4

1

My understanding is that for some types of seq2seq models, you train an encoder and a decoder, and then you set aside the encoder and use only the decoder for the prediction step. For example this seq2seq time series prediction model from Uber:

Now I am trying to implement a to version of this in Keras.
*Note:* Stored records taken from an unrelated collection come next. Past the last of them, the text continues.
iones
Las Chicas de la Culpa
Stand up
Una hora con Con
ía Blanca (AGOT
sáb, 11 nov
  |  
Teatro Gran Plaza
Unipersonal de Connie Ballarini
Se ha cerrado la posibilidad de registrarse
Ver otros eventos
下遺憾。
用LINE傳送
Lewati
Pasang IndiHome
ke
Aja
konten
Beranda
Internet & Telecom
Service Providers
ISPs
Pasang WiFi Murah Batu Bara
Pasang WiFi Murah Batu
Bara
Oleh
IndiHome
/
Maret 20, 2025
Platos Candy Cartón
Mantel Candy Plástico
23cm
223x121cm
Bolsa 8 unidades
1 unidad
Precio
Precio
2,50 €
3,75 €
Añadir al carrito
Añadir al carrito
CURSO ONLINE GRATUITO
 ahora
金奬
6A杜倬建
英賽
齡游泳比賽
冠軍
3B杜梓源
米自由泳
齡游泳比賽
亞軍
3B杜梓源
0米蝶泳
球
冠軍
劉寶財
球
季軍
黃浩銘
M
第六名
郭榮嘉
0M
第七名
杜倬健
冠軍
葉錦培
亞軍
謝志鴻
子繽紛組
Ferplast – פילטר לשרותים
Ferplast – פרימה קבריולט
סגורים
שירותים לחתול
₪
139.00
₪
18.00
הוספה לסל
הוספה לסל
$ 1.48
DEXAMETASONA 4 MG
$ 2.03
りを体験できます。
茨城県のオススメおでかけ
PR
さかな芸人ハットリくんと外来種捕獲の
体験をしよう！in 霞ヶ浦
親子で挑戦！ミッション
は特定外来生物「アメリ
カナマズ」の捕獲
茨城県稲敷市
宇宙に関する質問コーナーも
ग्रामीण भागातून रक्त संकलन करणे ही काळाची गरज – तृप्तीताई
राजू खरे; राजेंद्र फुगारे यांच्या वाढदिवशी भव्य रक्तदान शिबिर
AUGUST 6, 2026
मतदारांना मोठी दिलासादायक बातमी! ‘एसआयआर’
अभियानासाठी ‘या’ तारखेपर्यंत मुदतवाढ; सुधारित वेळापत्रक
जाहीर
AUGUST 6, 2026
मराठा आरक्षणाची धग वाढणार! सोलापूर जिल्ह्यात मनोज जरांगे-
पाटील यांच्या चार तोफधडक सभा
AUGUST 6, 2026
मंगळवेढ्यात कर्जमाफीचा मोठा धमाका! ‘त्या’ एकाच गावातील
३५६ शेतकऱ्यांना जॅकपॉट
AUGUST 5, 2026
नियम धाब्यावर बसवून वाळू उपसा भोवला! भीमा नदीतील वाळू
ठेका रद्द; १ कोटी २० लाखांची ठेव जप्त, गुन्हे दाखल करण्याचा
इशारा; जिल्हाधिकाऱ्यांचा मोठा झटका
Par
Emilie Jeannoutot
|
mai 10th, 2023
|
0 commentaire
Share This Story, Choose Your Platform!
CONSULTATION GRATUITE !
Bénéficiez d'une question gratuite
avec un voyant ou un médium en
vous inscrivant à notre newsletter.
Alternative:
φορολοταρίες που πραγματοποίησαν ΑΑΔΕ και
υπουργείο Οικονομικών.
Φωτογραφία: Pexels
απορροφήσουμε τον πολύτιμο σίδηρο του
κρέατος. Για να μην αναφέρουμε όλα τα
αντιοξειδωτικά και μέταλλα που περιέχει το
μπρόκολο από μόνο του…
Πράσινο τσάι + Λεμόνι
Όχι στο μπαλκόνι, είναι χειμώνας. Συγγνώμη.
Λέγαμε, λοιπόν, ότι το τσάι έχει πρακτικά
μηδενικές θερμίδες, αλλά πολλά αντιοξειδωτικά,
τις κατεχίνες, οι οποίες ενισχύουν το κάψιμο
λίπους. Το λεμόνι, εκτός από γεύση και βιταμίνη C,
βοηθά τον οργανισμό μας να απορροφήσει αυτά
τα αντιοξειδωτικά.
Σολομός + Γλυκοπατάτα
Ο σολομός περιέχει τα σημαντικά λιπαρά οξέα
This is the Keras code for a vanilla LSTM:

```
# define model
model = Sequential()
model.add(LSTM(50, activation='relu', input_shape=(n_steps, n_features)))
model.add(Dense(1))
model.compile(optimizer='adam', loss='mse')
# train model
model.fit(X, y, epochs=200, verbose=0)
# predict
x_input = array([70, 80, 90])
x_input = x_input.reshape((1, n_steps, n_features))
yhat = model.predict(x_input, verbose=0)
```

This is the Keras code for a stacked LSTM model:

```
# define model
model = Sequential()
model.add(LSTM(50, activation='relu', return_sequences=True, input_shape=(n_steps, n_features)))
model.add(LSTM(50, activation='relu'))
model.add(Dense(1))
model.compile(optimizer='adam', loss='mse')
# train model
model.fit(X, y, epochs=200, verbose=0)
# predict
x_input = array([70, 80, 90])
x_input = x_input.reshape((1, n_steps, n_features))
yhat = model.predict(x_input, verbose=0)
print(yhat)
```

And this is the Keras code for an encoder-decoder model:

```
# define model
model = Sequential()
model.add(LSTM(100, activation='relu', input_shape=(n_steps_in, n_features)))
model.add(RepeatVector(n_steps_out))
model.add(LSTM(100, activation='relu', return_sequences=True))
model.add(TimeDistributed(Dense(1)))
model.compile(optimizer='adam', loss='mse')
# train model
model.fit(X, y, epochs=100, verbose=0)
# predict
x_input = array([70, 80, 90])
x_input = x_input.reshape((1, n_steps_in, n_features))
yhat = model.predict(x_input, verbose=0)
```

The problem is, I don't see much difference between the encoder-decoder code and the vanilla and stacked LSTM. In particular, I don't see how we are using only the decoder in the predict step, and which variable or method in Keras corresponds to the embedding that we would be using as an input for predicting new time series?

How can I implement the code for a model similar to the one in the illustration using Keras?